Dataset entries
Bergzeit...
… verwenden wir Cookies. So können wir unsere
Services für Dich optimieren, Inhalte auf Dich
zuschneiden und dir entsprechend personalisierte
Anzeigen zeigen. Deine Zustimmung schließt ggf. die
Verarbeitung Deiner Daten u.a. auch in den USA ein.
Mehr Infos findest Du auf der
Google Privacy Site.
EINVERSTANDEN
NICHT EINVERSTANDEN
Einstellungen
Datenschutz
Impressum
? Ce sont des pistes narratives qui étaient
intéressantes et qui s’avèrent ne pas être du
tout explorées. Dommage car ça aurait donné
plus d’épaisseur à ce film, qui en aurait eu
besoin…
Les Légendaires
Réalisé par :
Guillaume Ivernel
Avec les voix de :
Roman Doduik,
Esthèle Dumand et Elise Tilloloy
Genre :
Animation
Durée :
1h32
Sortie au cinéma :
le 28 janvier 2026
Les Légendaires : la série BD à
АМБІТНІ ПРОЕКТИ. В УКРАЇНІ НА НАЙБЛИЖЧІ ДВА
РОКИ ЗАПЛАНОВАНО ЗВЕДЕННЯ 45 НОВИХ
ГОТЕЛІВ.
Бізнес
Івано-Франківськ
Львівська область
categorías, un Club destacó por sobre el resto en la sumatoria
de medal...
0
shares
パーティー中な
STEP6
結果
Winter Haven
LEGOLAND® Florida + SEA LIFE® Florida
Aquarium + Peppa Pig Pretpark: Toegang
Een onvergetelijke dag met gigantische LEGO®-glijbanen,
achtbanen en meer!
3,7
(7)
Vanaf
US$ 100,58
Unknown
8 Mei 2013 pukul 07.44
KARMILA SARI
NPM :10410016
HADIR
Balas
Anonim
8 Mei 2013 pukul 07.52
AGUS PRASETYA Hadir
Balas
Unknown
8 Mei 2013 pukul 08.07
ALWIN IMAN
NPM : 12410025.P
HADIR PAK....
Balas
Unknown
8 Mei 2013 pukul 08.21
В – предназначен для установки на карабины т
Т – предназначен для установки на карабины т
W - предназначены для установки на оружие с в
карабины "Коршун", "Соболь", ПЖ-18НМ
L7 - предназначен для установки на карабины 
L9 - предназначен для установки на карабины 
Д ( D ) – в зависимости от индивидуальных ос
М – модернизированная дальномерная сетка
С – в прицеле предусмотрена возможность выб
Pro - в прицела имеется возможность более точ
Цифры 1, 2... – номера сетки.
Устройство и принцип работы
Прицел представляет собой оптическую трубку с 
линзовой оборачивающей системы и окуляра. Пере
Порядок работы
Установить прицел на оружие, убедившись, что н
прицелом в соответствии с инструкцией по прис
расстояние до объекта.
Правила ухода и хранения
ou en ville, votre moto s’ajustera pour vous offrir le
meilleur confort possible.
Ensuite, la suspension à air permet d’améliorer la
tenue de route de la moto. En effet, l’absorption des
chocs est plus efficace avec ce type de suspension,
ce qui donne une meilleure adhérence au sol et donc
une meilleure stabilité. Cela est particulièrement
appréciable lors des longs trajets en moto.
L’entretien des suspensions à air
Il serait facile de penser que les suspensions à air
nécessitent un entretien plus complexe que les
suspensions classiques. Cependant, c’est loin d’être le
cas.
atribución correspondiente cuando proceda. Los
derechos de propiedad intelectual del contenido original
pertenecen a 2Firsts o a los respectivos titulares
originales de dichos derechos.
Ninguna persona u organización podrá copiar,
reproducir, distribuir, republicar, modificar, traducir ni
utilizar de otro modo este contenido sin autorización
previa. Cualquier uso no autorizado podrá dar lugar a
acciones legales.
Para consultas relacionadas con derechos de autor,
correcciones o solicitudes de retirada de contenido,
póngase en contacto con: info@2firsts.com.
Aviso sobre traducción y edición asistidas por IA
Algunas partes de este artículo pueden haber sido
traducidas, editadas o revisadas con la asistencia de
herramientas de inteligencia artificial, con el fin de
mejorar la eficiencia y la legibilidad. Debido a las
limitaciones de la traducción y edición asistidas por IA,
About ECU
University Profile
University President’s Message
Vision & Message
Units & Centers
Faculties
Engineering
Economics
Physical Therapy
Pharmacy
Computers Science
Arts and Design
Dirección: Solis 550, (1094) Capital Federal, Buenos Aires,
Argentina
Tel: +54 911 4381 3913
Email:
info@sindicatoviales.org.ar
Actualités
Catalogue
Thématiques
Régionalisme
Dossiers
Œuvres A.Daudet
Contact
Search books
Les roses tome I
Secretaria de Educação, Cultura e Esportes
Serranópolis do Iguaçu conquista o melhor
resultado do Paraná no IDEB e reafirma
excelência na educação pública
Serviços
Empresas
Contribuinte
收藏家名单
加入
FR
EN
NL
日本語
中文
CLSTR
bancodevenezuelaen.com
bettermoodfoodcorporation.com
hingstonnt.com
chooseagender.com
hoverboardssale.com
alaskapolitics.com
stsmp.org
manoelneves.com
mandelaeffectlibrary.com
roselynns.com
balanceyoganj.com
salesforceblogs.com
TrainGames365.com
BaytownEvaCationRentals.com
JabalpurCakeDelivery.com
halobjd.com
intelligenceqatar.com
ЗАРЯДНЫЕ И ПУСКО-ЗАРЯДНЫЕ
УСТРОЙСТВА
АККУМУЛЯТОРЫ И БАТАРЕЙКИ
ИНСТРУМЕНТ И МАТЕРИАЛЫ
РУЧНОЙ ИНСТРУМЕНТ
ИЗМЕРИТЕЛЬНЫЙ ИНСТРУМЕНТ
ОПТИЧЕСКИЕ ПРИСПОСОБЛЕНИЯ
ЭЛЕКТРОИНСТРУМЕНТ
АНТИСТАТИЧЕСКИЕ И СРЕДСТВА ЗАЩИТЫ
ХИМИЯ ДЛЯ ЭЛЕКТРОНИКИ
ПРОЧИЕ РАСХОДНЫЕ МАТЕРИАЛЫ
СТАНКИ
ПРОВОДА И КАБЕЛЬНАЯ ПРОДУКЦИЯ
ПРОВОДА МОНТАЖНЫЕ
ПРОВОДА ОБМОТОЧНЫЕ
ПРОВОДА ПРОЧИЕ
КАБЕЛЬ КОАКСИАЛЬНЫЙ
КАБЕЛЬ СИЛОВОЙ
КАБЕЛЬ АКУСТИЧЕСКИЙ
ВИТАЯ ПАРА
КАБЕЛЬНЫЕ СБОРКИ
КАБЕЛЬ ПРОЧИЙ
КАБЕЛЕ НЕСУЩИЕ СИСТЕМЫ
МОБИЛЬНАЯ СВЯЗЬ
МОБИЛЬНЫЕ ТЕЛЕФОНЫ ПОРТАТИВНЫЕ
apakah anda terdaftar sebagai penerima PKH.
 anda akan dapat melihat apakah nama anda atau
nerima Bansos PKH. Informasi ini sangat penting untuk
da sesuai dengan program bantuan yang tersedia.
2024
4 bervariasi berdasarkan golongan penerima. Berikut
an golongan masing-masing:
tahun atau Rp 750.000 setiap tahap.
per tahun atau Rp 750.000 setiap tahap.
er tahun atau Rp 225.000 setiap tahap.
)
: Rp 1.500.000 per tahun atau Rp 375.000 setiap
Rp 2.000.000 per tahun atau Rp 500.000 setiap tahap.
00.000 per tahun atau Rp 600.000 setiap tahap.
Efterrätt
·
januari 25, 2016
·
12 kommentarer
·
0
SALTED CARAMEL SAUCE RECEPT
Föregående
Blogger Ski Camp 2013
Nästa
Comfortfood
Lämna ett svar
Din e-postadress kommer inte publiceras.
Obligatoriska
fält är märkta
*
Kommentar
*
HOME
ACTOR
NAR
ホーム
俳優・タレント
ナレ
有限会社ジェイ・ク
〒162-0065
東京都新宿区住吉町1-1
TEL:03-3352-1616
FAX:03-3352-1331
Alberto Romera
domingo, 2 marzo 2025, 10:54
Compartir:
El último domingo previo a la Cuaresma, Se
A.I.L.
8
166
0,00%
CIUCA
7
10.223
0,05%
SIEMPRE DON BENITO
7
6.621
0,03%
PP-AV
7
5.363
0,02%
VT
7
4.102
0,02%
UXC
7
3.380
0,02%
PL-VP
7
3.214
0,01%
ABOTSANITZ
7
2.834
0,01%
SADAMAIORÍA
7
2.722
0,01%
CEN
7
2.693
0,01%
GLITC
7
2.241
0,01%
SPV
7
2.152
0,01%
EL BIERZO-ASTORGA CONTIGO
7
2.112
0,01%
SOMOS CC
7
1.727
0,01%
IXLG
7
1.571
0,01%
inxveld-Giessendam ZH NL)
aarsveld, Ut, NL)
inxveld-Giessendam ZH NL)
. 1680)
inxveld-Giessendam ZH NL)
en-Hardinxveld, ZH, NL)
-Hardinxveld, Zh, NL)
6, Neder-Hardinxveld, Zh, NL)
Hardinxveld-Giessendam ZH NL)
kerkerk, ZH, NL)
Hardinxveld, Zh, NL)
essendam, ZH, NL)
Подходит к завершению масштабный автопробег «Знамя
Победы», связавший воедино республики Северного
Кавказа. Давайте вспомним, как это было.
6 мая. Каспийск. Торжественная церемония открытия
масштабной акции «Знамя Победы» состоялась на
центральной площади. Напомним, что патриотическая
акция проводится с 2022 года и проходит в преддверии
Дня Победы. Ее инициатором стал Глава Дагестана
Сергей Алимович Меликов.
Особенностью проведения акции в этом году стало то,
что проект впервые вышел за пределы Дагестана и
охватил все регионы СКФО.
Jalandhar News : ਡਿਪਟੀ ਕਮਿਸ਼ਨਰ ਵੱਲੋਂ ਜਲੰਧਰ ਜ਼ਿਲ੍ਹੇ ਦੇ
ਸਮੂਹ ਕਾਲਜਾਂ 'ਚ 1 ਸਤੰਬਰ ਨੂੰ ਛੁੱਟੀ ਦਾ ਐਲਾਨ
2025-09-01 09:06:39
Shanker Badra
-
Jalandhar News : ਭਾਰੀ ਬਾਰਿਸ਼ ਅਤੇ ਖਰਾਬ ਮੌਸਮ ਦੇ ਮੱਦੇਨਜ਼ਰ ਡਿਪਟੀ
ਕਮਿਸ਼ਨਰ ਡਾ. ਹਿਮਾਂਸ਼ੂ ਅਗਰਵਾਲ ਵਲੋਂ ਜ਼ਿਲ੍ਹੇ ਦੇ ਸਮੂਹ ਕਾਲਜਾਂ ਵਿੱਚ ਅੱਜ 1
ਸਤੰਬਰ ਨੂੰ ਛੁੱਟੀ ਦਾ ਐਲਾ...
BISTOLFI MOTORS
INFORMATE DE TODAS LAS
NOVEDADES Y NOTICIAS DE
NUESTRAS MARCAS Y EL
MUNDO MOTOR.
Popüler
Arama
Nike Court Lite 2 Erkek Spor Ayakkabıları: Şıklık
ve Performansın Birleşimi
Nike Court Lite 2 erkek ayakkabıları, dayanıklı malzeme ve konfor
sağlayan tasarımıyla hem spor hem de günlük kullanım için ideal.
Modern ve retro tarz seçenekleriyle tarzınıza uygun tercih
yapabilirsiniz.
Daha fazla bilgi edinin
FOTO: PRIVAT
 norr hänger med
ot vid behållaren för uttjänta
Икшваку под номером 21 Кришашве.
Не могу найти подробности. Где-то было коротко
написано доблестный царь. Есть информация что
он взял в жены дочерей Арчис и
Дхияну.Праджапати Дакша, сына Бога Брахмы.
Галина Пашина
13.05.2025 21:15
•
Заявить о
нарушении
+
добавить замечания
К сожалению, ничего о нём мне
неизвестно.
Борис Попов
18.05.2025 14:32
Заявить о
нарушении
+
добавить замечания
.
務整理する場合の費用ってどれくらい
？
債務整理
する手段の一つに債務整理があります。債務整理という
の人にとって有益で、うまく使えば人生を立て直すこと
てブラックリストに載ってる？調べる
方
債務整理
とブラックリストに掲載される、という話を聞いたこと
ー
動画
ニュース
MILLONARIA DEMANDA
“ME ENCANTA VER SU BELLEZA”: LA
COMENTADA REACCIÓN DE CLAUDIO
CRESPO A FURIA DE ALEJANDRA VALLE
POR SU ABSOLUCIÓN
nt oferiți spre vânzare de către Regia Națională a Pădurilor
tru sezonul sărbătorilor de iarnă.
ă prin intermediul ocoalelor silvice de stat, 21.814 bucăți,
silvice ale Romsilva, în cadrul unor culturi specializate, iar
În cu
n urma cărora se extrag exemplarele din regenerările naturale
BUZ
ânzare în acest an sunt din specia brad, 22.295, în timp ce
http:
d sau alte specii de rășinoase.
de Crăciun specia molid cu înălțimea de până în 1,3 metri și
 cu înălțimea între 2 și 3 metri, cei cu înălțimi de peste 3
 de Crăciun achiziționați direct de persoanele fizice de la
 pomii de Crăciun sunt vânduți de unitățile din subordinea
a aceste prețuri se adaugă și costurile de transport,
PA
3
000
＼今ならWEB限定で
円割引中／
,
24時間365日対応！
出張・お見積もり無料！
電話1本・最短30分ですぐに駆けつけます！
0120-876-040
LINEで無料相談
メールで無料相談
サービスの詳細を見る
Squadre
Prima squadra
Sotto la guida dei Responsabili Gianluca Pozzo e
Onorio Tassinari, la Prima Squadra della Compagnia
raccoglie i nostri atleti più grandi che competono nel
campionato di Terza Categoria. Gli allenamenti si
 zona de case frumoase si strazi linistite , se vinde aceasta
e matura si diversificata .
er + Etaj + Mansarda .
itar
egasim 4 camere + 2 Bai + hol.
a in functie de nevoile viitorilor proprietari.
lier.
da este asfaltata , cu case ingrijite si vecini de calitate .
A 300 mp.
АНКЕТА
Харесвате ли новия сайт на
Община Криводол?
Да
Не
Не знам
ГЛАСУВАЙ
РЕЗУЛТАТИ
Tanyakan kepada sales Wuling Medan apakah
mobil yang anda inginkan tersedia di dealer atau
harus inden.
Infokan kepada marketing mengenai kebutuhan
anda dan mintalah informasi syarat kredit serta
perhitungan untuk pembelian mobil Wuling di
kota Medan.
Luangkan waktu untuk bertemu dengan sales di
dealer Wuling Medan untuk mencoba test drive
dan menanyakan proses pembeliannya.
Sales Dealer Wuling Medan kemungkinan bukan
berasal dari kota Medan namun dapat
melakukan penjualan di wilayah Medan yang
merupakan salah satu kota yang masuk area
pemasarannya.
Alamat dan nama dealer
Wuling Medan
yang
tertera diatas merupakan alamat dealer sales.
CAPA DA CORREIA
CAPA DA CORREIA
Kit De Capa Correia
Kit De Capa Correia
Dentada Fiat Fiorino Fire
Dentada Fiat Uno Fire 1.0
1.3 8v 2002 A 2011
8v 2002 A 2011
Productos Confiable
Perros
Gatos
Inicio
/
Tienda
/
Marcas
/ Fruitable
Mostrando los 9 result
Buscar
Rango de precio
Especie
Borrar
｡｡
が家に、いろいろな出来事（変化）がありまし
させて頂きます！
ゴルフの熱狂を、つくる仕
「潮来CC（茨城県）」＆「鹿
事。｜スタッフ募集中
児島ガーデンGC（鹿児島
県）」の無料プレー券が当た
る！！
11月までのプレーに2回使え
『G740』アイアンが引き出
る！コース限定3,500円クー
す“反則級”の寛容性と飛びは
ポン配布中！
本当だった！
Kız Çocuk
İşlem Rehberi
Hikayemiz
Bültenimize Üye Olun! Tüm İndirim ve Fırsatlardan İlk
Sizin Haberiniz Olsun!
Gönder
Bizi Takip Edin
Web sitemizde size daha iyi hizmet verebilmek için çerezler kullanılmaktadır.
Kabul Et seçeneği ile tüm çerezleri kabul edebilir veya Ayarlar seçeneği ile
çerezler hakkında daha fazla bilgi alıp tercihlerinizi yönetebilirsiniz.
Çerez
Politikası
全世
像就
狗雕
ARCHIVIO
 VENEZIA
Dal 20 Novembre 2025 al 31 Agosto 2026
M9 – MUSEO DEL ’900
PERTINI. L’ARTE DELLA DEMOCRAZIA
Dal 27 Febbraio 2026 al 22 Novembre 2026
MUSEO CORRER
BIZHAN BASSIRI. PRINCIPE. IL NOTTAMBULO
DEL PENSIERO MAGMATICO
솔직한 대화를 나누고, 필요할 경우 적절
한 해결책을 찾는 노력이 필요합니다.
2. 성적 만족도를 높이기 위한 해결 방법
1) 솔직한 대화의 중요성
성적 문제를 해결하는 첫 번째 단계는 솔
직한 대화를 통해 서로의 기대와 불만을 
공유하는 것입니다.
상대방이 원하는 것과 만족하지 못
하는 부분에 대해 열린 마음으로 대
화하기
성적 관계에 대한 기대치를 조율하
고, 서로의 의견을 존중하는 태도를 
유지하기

**Exercise aim**
Within the data above, how many lines include the string "domingo"? Answer with the number by itself.

**Finished task**
2